“Civilization or Death to all American savages!” That was one of a number of toasts offered by the officers who accompanied James Sullivan’s invasion of Iroquoia during the American Revolutionary War. Planned and plotted by George Washington himself, the “Sullivan Campaign” burned dozens of Haudenosaunee towns, destroyed crops, orchards and fields, and forced the Iroquois to flee from their homelands toward the British post at Niagara. There they suffered and died in large numbers during one of the worst winters on record. In a letter to Lafayette, Washington expressed his hope that the expedition would eliminate the considerable threat hostile Iroquois posed to the rebel movement, “distract and terrify” them, and “extirpate them from the Country.”
I tell the story of the Sullivan Campaign in Native America. You can also read a rather dry, nuts-and-bolts military history that focuses exclusively on the American side in Joseph Fischer’s A Well-Executed Failure. Most recently, Colin Calloway in his fine examination of The Indian World of George Washington covers the expedition in all its brutality, from Van Schaick’s rape and murder of Onondaga women, to the atrocities committed by Sullivan’s men. And it is not just academic historians with an interest in the story. The Empire State Society of the Sons of the American Revolution, with financial backing from the William J. Pomeroy Foundation, has introduced its “Sullivan-Clinton Campaign of 1779 Historic Marker Grant Program.” The ESSSAR ( try saying that without sounding like Kaa) invites you or your organization “to help commemorate the 250th anniversary of the Revolutionary War Sullivan-Clinton Campaign of 1779 by erecting a specially designed Historical Marker.” The Pomeroy Foundation “will provide full funding for the marker, pole, and shipping.” Installation is up to you.
If you want to submit a proposal for a historical marker, your time is running out. The deadline is September 14th. You can fill out the form here.
The website includes a small sample marker you might use as a template. “Chugnut,” the sample reads, “Native American village near mouth of Big Choconut Creek destroyed by General Enoch Poor, August 18, 1779, Sullivan-Clinton Campaign.”

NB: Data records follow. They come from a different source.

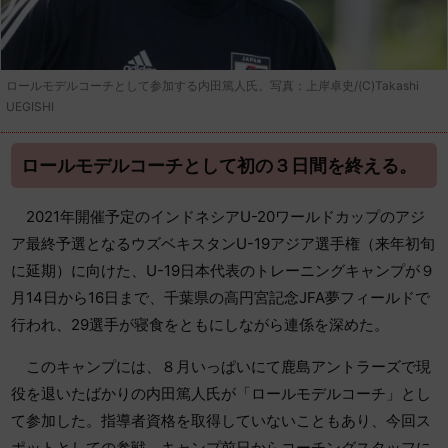
ロールモデルコーチとして参加する内田篤人氏。写真：上岸卓史/(C)Takashi
UEGISHI
ロールモデルコーチとして初の３日間を終える。
2021年開催予定のインドネシアU-20ワールドカップのアジ
ア最終予選となるウズベキスタンU-19アジア選手権（来年初旬
に延期）に向けた、U-19日本代表のトレーニングキャンプが９
月14日から16日まで、千葉県の高円宮記念JFA夢フィールドで
行われ、29選手が寝食をともにしながら連係を深めた。
このキャンプには、８月いっぱいにて鹿島アントラーズで現
役を退いたばかりの内田篤人氏が「ロールモデルコーチ」とし
て参加した。指導者資格を取得していないこともあり、今回ス
ポットとしての参戦。キャンプ前日からコーチングスタッフに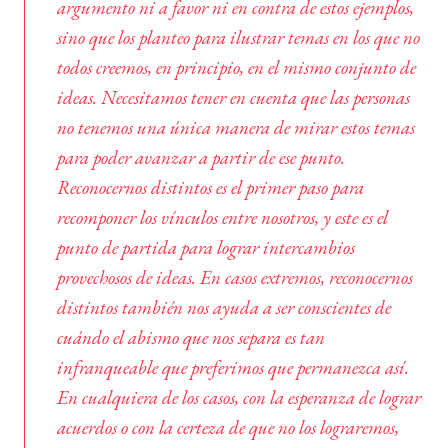
argumento ni a favor ni en contra de estos ejemplos,
sino que los planteo para ilustrar temas en los que no
todos creemos, en principio, en el mismo conjunto de
ideas. Necesitamos tener en cuenta que las personas
no tenemos una única manera de mirar estos temas
para poder avanzar a partir de ese punto.
Reconocernos distintos es el primer paso para
recomponer los vínculos entre nosotros, y este es el
punto de partida para lograr intercambios
provechosos de ideas. En casos extremos, reconocernos
distintos también nos ayuda a ser conscientes de
cuándo el abismo que nos separa es tan
infranqueable que preferimos que permanezca así.
En cualquiera de los casos, con la esperanza de lograr
acuerdos o con la certeza de que no los lograremos,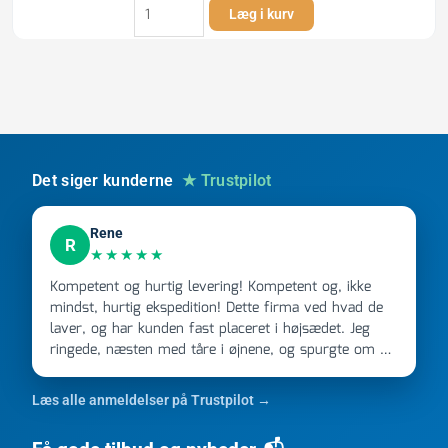
32
Læg i kurv
x
500
mm
Rør
afløb
hvid
PP
antal
Det siger kunderne
★ Trustpilot
Rene
R
★★★★★
Kompetent og hurtig levering! Kompetent og, ikke
mindst, hurtig ekspedition! Dette firma ved hvad de
laver, og har kunden fast placeret i højsædet. Jeg
ringede, næsten med tåre i øjnene, og spurgte om de
kunne levere en stor ordre, fordi Davidsen A/S ikke
kunne overholde en 2 måneder gammel aftale. Jeg
Læs alle anmeldelser på Trustpilot →
ringede onsdag kl 16, og min store ordre kom dagen
efter kl 6.45! Kan slet ikke få armene ned, og næste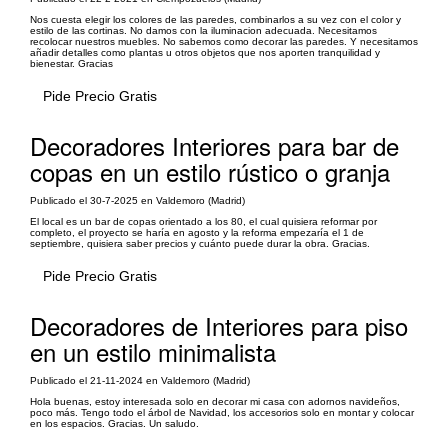
Nos cuesta elegir los colores de las paredes, combinarlos a su vez con el color y
estilo de las cortinas. No damos con la iluminacion adecuada. Necesitamos
recolocar nuestros muebles. No sabemos como decorar las paredes. Y necesitamos
añadir detalles como plantas u otros objetos que nos aporten tranquilidad y
bienestar. Gracias
Pide Precio Gratis
Decoradores Interiores para bar de
copas en un estilo rústico o granja
Publicado el 30-7-2025 en Valdemoro (Madrid)
El local es un bar de copas orientado a los 80, el cual quisiera reformar por
completo, el proyecto se haría en agosto y la reforma empezaría el 1 de
septiembre, quisiera saber precios y cuánto puede durar la obra. Gracias.
Pide Precio Gratis
Decoradores de Interiores para piso
en un estilo minimalista
Publicado el 21-11-2024 en Valdemoro (Madrid)
Hola buenas, estoy interesada solo en decorar mi casa con adornos navideños,
poco más. Tengo todo el árbol de Navidad, los accesorios solo en montar y colocar
en los espacios. Gracias. Un saludo.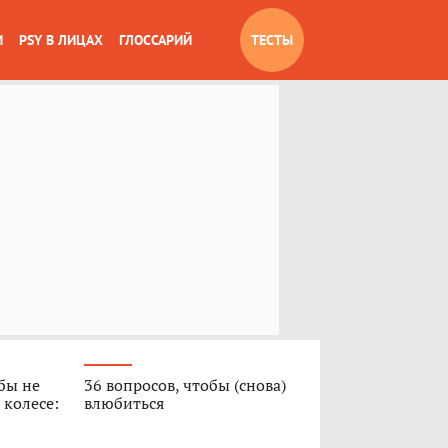
И
PSY В ЛИЦАХ
ГЛОССАРИЙ
ТЕСТЫ
обы не
36 вопросов, чтобы (снова)
 колесе:
влюбиться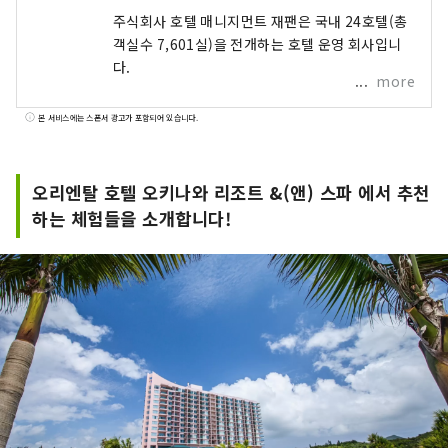
주식회사 호텔 매니지먼트 재팬은 국내 24호텔(총
객실수 7,601실)을 전개하는 호텔 운영 회사입니
다.
more
본 서비스에는 스폰서 광고가 포함되어 있습니다.
오리엔탈 호텔 오키나와 리조트 &(앤) 스파 에서 추천
하는 체험들을 소개합니다!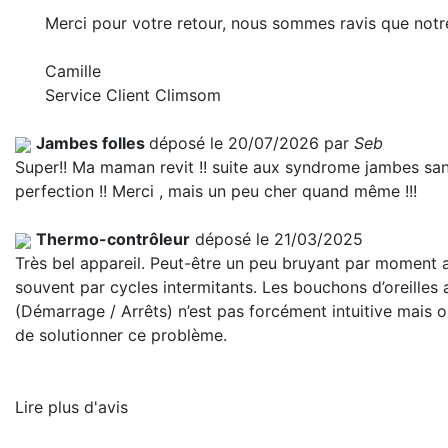
Merci pour votre retour, nous sommes ravis que notr
Camille
Service Client Climsom
Jambes folles
déposé le 20/07/2026 par
Seb
Super!! Ma maman revit !! suite aux syndrome jambes sans 
perfection !! Merci , mais un peu cher quand même !!!
Thermo-contrôleur
déposé le 21/03/2025
Très bel appareil. Peut-être un peu bruyant par moment 
souvent par cycles intermitants. Les bouchons d’oreilles
(Démarrage / Arrêts) n’est pas forcément intuitive mais
de solutionner ce problème.
Lire plus d'avis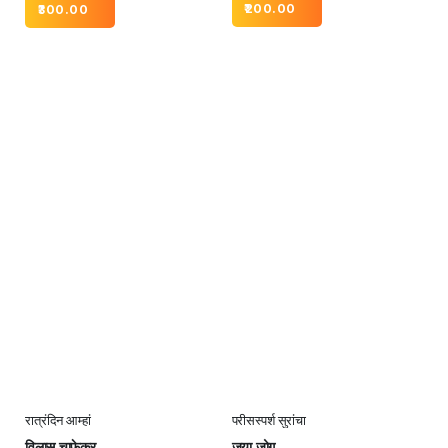
300.00
200.00
रात्रंदिन आम्हां
परीसस्पर्श सुरांचा
विलास चाफेकर
जया जोग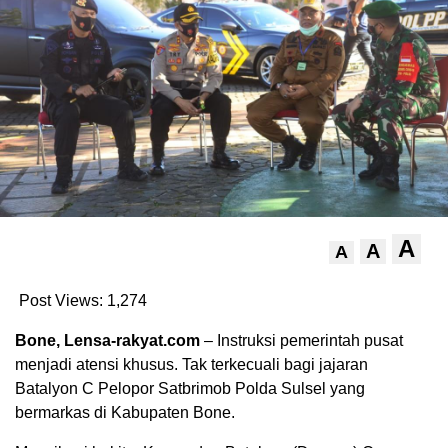
A
A
A
Post Views:
1,274
Bone, Lensa-rakyat.com
– Instruksi pemerintah pusat
menjadi atensi khusus. Tak terkecuali bagi jajaran
Batalyon C Pelopor Satbrimob Polda Sulsel yang
bermarkas di Kabupaten Bone.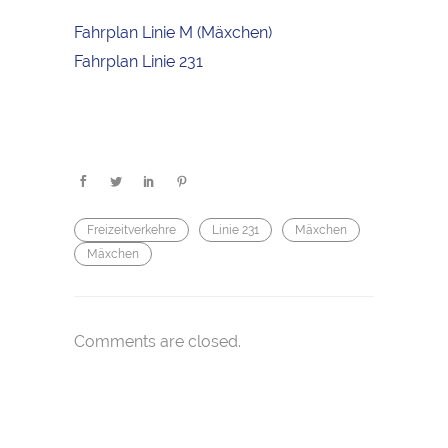
Fahrplan Linie M (Mäxchen)
Fahrplan Linie 231
Freizeitverkehre
Linie 231
Mäxchen
Mäxchen
Comments are closed.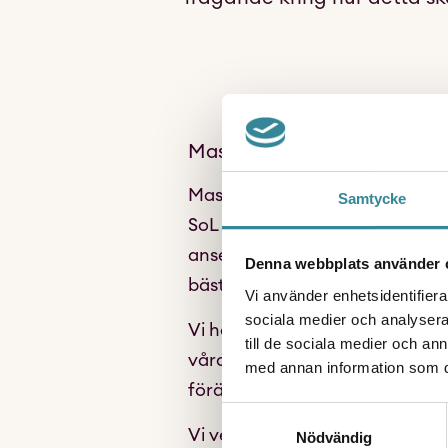
Maskrosbarns remissvar på
Maskrosbarn välkomnar Socials
Samtycke
SoL (
Socialtjänstlagen
) samt a
anser att förslagen är en del i 
Denna webbplats använder 
bästa och behov ska väga.
Vi använder enhetsidentifierar
sociala medier och analysera 
Vi har arbetat under många år fö
till de sociala medier och a
vårdnadshavaren samtycker eller
med annan information som du 
föräldrar inte vill att de ska ha
Samtyckesval
Vi vet dock att den befintliga l
Nödvändig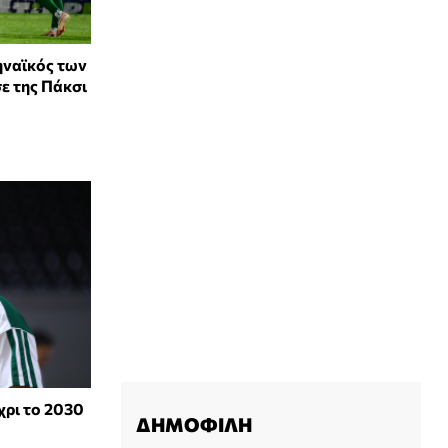
ηναϊκός των
ε της Πάκσι
ρι το 2030
ΔΗΜΟΦΙΛΗ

If this marker is an indication of things to come, it looks like this will be a history uninformed by the important recent scholarship on native peoples, focusing mostly on what Continental soldiers and officers did with little attention to destroyed towns and and shattered lives, the uprooting of a people and their transformation into refugees, and the atrocities committed against non-combatants. Chugnut is there, but then it is not. No sense of what it was before, or what became of the people who lived there. No sense that the rise of New York as the Empire State could not have occurred without war and violence, and without a systematic campaign of dispossession carried out by the state against the Haudenosaunee.
The ESSSAR campaign information came to me during the summer. To some extent, I am still catching up with some of that email. I do not have time, regrettably, to submit a proposal for signs. That is my fault. I would very much like to send a large number of suggestions. I get that I am too late.
But I hope the sponsors of this project will seek out Haudenosaunee voices and solicit their suggestions for marking the path carved by Sullivan’s men, and measuring the destruction it wrought. The Sullivan Campaign was designed expressly to eliminate the Iroquois as a force in the western reaches of what came to be New York State. The Americans wanted to erase their towns, destroy their food supplies, force them from their country, and drive them to starvation over the winter outside of Fort Niagara. You might call this an invasion. You might say this was war. But you could also call it ethnic cleansing. Or genocide.
There is that tired cliché: The winners write history. Might makes write. Well, yes, they do, but it is usually not very good and it is almost always incomplete. If you have used Native America, or if you have managed to keep abreast of the massive literature in Native American Studies written by anthropologist, archaeologists, and historians, you will note that there are a wealth of sources that can be used to reconstruct native experiences during the Revolution. You can ignore them if you want when you commemorate acts of war, but we historians have a name for that, and we will judge you harshly if you do so. We will judge you in the same way we judge those who continue to defend the racist monuments celebrating the Confederacy erected after the Civil War. Like them, you will be encouraging a history of erasure, one that conceals the misdeeds of the past, and obscures the sufferings of those who became the victims of history. Good historians remember and understand that what some people choose to “commemorate,” others are compelled to mourn.